TX13: Where charged with failure to identify, the lawfulness of the detention can’t be determined by a motion to suppress

Where defendant was charged with failure to identify herself when lawfully detained, this court is bound by the Court of Criminal Appeals in Woods that a motion to suppress can’t be used to litigate the lawfulness of the initial detention. Gonzalez v. State, 2016 Tex. App. LEXIS 9751 (Tex. App. – Corpus Christi – Edinburg Sept. 1, 2016):

A suppression hearing is for the limited purpose of addressing preliminary matters, not the merits of the case itself, and it may not be used to decide the sufficiency of the evidence to support an element of the offense. See State v. Iduarte, 268 S.W.3d 544, 551-52 (Tex. Crim. App. 2008); Woods v. State, 153 S.W.3d 413, 415 (Tex. Crim. App. 2005) (holding that statutes authorizing pre-trial proceedings do not contemplate a “mini-trial” on the sufficiency of the evidence to support an element of the offense). In Woods, for example, the court of criminal appeals concluded that the defendant could not use a motion to suppress to challenge the legality of his detention in connection with a prosecution for evading arrest or detention, an element of which requires that the attempt to arrest or detain him be lawful. See Woods, 153 S.W.3d at 415; see also Tex. Penal Code Ann. § 38.04 (West, Westlaw through 2015 R.S.).

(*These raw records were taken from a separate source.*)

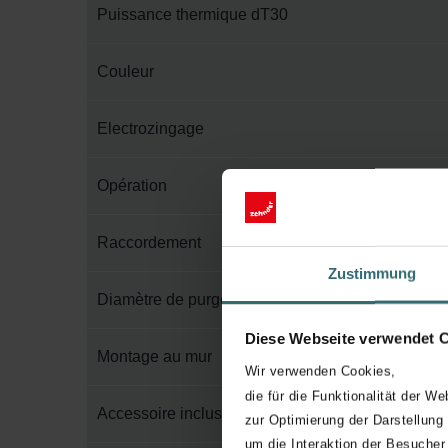
Puissance thermique dT30
Couleur
Electrozingage
Opération
Raccordement
Zustimmung
Diamètre de purge
Diese Webseite verwendet 
Montage au mur
Wir verwenden Cookies,
die für die Funktionalität der We
Accessoire inclus dans l'emballage
zur Optimierung der Darstellung
um die Interaktion der Besucher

In the present case, as in Woods, lawful detention is an element of the charged offense of failure to identify. See Tex. Penal Code Ann. § 38.02(2) (“A person commits an offense if he intentionally gives a false or fictitious name … to a peace officer who has … lawfully detained the person.” (emphasis added)). Applying the reasoning in Woods, by asking the trial judge to suppress the arrest and the details of failing to provide her name to the officer, Gonzalez was in effect asking the trial judge to rule on whether the State had proof of an element of the offense. See Woods, 153 S.W.3d at 415. She was asking the trial judge to address the merits of the case itself, not to address issues that can be determined before there is a trial on the general issue of the case. See id. As the Woods Court reasoned, Gonzalez, in essence, tried to argue in her motion and now on appeal that the State could not prove one of the elements of the crime; that the State could not prove that the detention for which she provided a false or fictitious name was lawful because it was unreasonable. See id. If the trial judge granted Gonzalez’s motion to suppress her misidentification and ensuing detention, the State could no longer prosecute Gonzalez for failure to identify. See id. Gonzalez was asking the judge to rule whether or not an offense had actually been committed. See id.